I know, I know, I should count my blessings. I'm in Lotus Land. But you can have too much of a good thing. Remember Ulysses. The long day wanes, the slow moon climbs. A man's a sword and it's not right for him to rust unburnish'd in his scabbard.

Besides, the women can get rough when they have the place almost entirely to themselves. They tumble and scratch. They upbraid and abuse.

It's the soothing male companionableness of darts and pool and poker I'm feeling the want of. At the risk of sounding metropolitan, I'm missing the understanding a man finds at the Chelsea Arts Club and the Groucho. Those velveteen nights, sitting swapping troubles at the mirrored bar, or falling in from some party somewhere else, man wrapped around man in the old love-and-death embrace, Coriolanus and Aufidius, unable to remember when the clock strikes 12 whether this one's your friend or your enemy, but what the hell - you'll take him in your arms anyway and suffer the self-hatred and the beard rash in the morning.

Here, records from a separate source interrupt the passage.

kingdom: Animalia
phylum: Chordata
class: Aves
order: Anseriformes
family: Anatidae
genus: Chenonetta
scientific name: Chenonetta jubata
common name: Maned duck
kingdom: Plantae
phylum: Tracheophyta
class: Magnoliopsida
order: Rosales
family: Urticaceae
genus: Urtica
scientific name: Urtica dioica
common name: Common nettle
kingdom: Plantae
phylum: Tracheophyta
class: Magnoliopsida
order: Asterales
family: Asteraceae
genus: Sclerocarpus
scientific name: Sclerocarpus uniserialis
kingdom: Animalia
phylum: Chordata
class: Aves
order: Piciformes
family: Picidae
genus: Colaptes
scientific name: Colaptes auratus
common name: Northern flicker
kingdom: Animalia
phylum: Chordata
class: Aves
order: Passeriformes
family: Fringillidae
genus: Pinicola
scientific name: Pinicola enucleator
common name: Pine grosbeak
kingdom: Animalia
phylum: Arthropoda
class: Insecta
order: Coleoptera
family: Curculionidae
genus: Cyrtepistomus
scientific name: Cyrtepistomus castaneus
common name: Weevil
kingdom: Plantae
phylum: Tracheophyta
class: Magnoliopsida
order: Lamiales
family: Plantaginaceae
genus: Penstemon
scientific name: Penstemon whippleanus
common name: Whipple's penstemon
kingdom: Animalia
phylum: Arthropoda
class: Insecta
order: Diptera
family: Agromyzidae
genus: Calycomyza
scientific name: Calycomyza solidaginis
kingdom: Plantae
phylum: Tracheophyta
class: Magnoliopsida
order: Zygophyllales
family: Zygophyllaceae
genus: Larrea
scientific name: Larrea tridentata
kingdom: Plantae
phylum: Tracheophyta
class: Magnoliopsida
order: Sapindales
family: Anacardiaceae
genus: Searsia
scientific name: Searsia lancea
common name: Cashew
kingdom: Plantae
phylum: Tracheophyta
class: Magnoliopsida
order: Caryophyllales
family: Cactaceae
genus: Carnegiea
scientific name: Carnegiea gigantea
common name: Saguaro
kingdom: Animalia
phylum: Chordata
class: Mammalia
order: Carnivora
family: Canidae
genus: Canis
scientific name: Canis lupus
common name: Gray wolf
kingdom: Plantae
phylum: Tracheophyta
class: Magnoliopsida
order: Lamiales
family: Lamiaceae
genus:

Do you lose the trick of it? Afraid that I would no longer know what to say to a man should I ever again encounter one, I persuaded the only woman I've met in Broome who has a husband to lend me hers for half an hour. Just to practise on.

It was all right. Nothing to write home about, but not a disaster. I didn't put my hand on his knee or blow him kisses. I didn't call him sweetie-pie or lambkins. I wasn't completely at my ease, though. His fault, partly. He didn't know how to behave around a man either. "So what do you do when you're up to here with women?" I asked him.

"I go into the desert for a couple of months," he told me, "and prospect for water."

"On your own?"

"Oh, you're never on your own in the desert. There are snakes, birds, lizards ... "

Too drastic for me.

And then I heard that a number of famous tri-athletes were flying in from all over Australia to contest an Iron Man competition on Cable Beach. Men in Broome - at last! I turned up in time to catch the final of the tug-of-war. Darwin Killers versus Premier Security. A man short, the Darwin Killers turned to me. Would I?

Would I! Ha!

We spat on our hands, dug our heels into the soft sand, and took the strain, all for one and one for all. "Heave, men, heave!" And when we pulled Premier Security over the line, with what innocent, selfless, manly joy did we fall into one another's arms! "Well pulled, men!"

I'm lying. Premier Security won. And Darwin Killers never asked me to join their team. I merely watched from the sidelines with my sandals in my hand.

But I'm allowed to dream. "Heave, men! Heave!"